CONHEÇA AS PRINCIPAIS RECOMENDAÇÕES, DE ACORDO COM O MINISTÉRIO DA SAÚDE:

- não se automedique se tiver episódios repetidos de azia ou queimação;
procure assistência médica para diagnóstico e tratamento adequados
- evite alimentos e bebidas que causam a volta do conteúdo ao esôfago;
cigarros, chocolates e alimentos gordurosos estão entre eles.
- procure mudar os hábitos de saúde;
a prática de esportes e uma dieta podem ajudar no controle da doença. Todo o procedimento deve ser acompanhado por um especialista.

MATERIAL COLETADO>
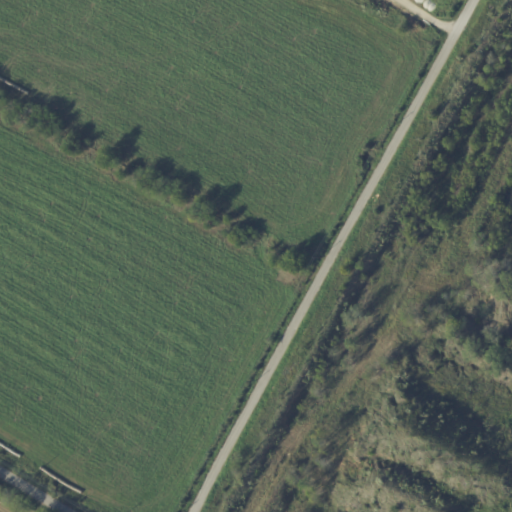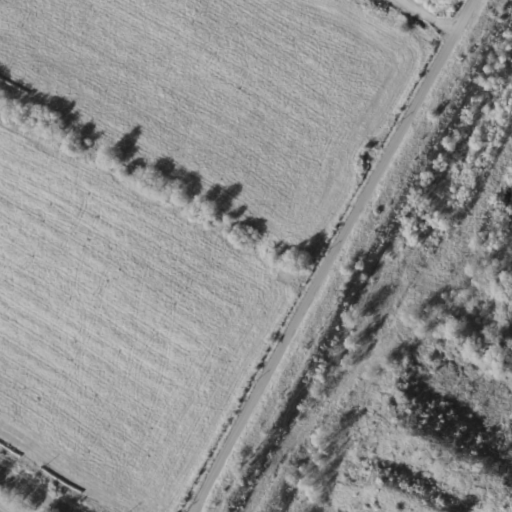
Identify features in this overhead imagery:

LISTA DE TAREFAS>
[a] No texto sobre as recomendações do Ministério da Saúde, que itens aparecem entre os que causam a volta do conteúdo ao esôfago?
[b] Prossiga o texto sobre as recomendações do Ministério da Saúde a partir do ponto em que ele termina.
Os dados não têm nenhuma relação com o texto sobre as recomendações do Ministério da Saúde.

RESPOSTAS NUMERADAS>
[a] Cigarros, chocolates e alimentos gordurosos.

[b]
- não use cintos ou roupas apertadas na região do abdome;
- não se deite logo após as refeições;
- distribua os alimentos em pequenas quantidades por várias refeições: café da manhã, almoço, lanche da tarde e jantar;
- sente-se e coma sem pressa, mastigando bem os alimentos;
- aumente a salivação com gomas de mascar ou balas duras;
a saliva pode aliviar a dor da irritação.
- não ponha o bebê na cama assim que acabar de amamentar;
mantenha-o em pé no colo até que elimine o ar que deglutiu durante a amamentação.